Segment Open
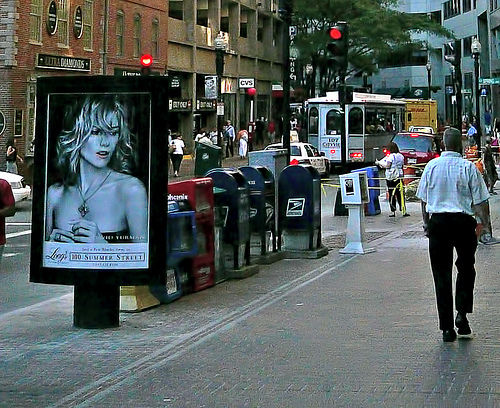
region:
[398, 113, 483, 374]
person walking at the sidewalk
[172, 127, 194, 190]
person walking at the sidewalk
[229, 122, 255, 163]
person walking at the sidewalk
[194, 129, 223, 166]
person walking at the sidewalk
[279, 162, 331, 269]
a blue mail post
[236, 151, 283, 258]
a blue mail post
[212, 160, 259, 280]
a blue mail post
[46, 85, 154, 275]
Poster of women in an advertisement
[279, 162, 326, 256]
United States Postal Mailbox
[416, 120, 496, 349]
Man walking down a busy street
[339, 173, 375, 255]
Newsstand on a sidewalk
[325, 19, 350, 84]
Stoplight showing red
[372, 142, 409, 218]
Women reading a paper on the street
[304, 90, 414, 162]
A streetcar driving on a busy street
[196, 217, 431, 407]
A brick Sidewalk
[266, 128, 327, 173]
A taxi cab on a busy street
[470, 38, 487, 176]
A street light on a busy street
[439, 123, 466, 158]
Person has short hair.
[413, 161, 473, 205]
Person wearing white shirt.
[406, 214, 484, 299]
Person wearing black pants.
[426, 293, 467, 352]
Person wearing dark shoes.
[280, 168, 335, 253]
Blue mailbox on sidewalk.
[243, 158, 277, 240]
Blue mailbox on sidewalk.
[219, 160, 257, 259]
Blue mailbox on sidewalk.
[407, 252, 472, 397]
Person walking on brick sidewalk.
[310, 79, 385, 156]
Trolley car driving on road.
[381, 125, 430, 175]
Red van driving on road.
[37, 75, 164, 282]
Poster with an advertisment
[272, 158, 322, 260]
A blue mailbox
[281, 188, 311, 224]
A post office sign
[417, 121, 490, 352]
A man walking on the street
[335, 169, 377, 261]
A white newspaper stand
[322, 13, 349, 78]
Traffic light with red signal light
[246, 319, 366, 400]
Gray cobblestone street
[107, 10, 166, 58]
Three windows on a building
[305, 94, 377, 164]
The front of a trolley car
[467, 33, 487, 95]
Antique lamp post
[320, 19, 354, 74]
Red stop light on a city street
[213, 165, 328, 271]
Three USPS mail boxes near curb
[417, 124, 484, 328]
Man in white shirt and black pants walking down sidewalk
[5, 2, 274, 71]
Buildings on a city street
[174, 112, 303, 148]
People walking down a sidewalk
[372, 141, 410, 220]
Woman reading newspaper near curb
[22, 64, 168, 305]
Woman's photo on advertisement board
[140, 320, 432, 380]
Sidewalk made from bricks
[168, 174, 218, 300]
Boxes that hold newspapers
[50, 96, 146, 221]
Photo of a blond woman wearing a necklace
Segment Closed
▶ _Description of the task_:
Put every line of the material above into a numbered list, leaving out blank lines. Omit the pictures from your answer.

▶ _Task result_:
1. region:
2. [398, 113, 483, 374]
3. person walking at the sidewalk
4. [172, 127, 194, 190]
5. person walking at the sidewalk
6. [229, 122, 255, 163]
7. person walking at the sidewalk
8. [194, 129, 223, 166]
9. person walking at the sidewalk
10. [279, 162, 331, 269]
11. a blue mail post
12. [236, 151, 283, 258]
13. a blue mail post
14. [212, 160, 259, 280]
15. a blue mail post
16. [46, 85, 154, 275]
17. Poster of women in an advertisement
18. [279, 162, 326, 256]
19. United States Postal Mailbox
20. [416, 120, 496, 349]
21. Man walking down a busy street
22. [339, 173, 375, 255]
23. Newsstand on a sidewalk
24. [325, 19, 350, 84]
25. Stoplight showing red
26. [372, 142, 409, 218]
27. Women reading a paper on the street
28. [304, 90, 414, 162]
29. A streetcar driving on a busy street
30. [196, 217, 431, 407]
31. A brick Sidewalk
32. [266, 128, 327, 173]
33. A taxi cab on a busy street
34. [470, 38, 487, 176]
35. A street light on a busy street
36. [439, 123, 466, 158]
37. Person has short hair.
38. [413, 161, 473, 205]
39. Person wearing white shirt.
40. [406, 214, 484, 299]
41. Person wearing black pants.
42. [426, 293, 467, 352]
43. Person wearing dark shoes.
44. [280, 168, 335, 253]
45. Blue mailbox on sidewalk.
46. [243, 158, 277, 240]
47. Blue mailbox on sidewalk.
48. [219, 160, 257, 259]
49. Blue mailbox on sidewalk.
50. [407, 252, 472, 397]
51. Person walking on brick sidewalk.
52. [310, 79, 385, 156]
53. Trolley car driving on road.
54. [381, 125, 430, 175]
55. Red van driving on road.
56. [37, 75, 164, 282]
57. Poster with an advertisment
58. [272, 158, 322, 260]
59. A blue mailbox
60. [281, 188, 311, 224]
61. A post office sign
62. [417, 121, 490, 352]
63. A man walking on the street
64. [335, 169, 377, 261]
65. A white newspaper stand
66. [322, 13, 349, 78]
67. Traffic light with red signal light
68. [246, 319, 366, 400]
69. Gray cobblestone street
70. [107, 10, 166, 58]
71. Three windows on a building
72. [305, 94, 377, 164]
73. The front of a trolley car
74. [467, 33, 487, 95]
75. Antique lamp post
76. [320, 19, 354, 74]
77. Red stop light on a city street
78. [213, 165, 328, 271]
79. Three USPS mail boxes near curb
80. [417, 124, 484, 328]
81. Man in white shirt and black pants walking down sidewalk
82. [5, 2, 274, 71]
83. Buildings on a city street
84. [174, 112, 303, 148]
85. People walking down a sidewalk
86. [372, 141, 410, 220]
87. Woman reading newspaper near curb
88. [22, 64, 168, 305]
89. Woman's photo on advertisement board
90. [140, 320, 432, 380]
91. Sidewalk made from bricks
92. [168, 174, 218, 300]
93. Boxes that hold newspapers
94. [50, 96, 146, 221]
95. Photo of a blond woman wearing a necklace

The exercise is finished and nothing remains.